> Task objective
A single figure is wanted: the count of lines below containing the string "data".

=== Material provided ===

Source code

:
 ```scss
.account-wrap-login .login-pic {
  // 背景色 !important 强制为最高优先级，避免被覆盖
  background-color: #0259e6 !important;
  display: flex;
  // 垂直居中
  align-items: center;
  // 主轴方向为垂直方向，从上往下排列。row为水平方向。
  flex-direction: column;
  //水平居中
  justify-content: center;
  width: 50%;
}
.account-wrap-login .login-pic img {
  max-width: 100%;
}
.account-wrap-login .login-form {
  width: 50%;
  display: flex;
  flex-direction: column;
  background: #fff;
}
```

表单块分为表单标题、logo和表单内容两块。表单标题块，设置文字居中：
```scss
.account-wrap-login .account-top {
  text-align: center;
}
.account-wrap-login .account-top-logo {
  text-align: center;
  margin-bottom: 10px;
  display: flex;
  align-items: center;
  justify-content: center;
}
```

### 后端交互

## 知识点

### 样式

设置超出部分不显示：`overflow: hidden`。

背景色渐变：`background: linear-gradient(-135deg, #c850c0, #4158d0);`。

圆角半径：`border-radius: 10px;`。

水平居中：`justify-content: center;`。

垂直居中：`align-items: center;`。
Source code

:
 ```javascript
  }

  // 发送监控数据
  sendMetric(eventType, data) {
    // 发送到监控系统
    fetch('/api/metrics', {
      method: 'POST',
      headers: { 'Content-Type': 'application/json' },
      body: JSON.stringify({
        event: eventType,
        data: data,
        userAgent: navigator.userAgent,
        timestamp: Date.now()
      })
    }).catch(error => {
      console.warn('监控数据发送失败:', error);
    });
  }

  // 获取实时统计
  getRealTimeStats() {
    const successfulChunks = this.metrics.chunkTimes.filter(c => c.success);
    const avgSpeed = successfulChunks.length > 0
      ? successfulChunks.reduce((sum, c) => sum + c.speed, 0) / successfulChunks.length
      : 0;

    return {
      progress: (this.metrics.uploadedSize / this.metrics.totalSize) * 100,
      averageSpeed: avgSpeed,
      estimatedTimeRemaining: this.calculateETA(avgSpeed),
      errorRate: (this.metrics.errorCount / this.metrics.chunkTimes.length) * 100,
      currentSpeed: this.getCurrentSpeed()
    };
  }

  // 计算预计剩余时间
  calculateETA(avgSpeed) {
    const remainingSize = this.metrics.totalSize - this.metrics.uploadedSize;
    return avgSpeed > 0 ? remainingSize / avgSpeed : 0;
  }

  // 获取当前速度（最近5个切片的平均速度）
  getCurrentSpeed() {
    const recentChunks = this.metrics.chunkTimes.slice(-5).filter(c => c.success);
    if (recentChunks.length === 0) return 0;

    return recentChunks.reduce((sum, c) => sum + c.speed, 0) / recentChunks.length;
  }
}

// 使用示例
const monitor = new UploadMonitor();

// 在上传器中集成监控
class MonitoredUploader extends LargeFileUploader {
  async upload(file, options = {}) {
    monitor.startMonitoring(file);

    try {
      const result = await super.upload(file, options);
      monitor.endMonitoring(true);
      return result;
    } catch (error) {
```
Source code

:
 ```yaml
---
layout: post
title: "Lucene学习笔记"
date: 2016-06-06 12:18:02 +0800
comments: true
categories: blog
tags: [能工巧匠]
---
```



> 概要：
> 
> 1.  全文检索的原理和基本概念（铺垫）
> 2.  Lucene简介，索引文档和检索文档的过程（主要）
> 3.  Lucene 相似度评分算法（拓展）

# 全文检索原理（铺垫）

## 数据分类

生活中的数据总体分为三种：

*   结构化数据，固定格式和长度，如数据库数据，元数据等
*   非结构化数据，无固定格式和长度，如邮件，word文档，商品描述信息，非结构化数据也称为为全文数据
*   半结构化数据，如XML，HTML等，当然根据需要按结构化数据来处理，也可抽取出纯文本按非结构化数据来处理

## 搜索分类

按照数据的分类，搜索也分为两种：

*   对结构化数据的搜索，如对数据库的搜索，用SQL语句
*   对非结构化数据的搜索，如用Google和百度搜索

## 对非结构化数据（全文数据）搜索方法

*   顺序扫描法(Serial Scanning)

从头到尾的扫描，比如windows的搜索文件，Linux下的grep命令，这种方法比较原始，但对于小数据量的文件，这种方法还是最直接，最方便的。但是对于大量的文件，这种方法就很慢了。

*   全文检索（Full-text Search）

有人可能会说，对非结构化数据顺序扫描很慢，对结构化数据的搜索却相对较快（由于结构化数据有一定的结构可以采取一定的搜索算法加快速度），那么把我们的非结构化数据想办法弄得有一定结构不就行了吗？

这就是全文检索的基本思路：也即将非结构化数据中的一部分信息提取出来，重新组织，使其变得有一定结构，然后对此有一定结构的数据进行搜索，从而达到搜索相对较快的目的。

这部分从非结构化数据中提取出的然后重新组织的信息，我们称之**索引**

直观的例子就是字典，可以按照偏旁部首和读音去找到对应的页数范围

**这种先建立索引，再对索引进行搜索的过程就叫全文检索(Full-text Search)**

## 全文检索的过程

===

> Solution for this exercise
2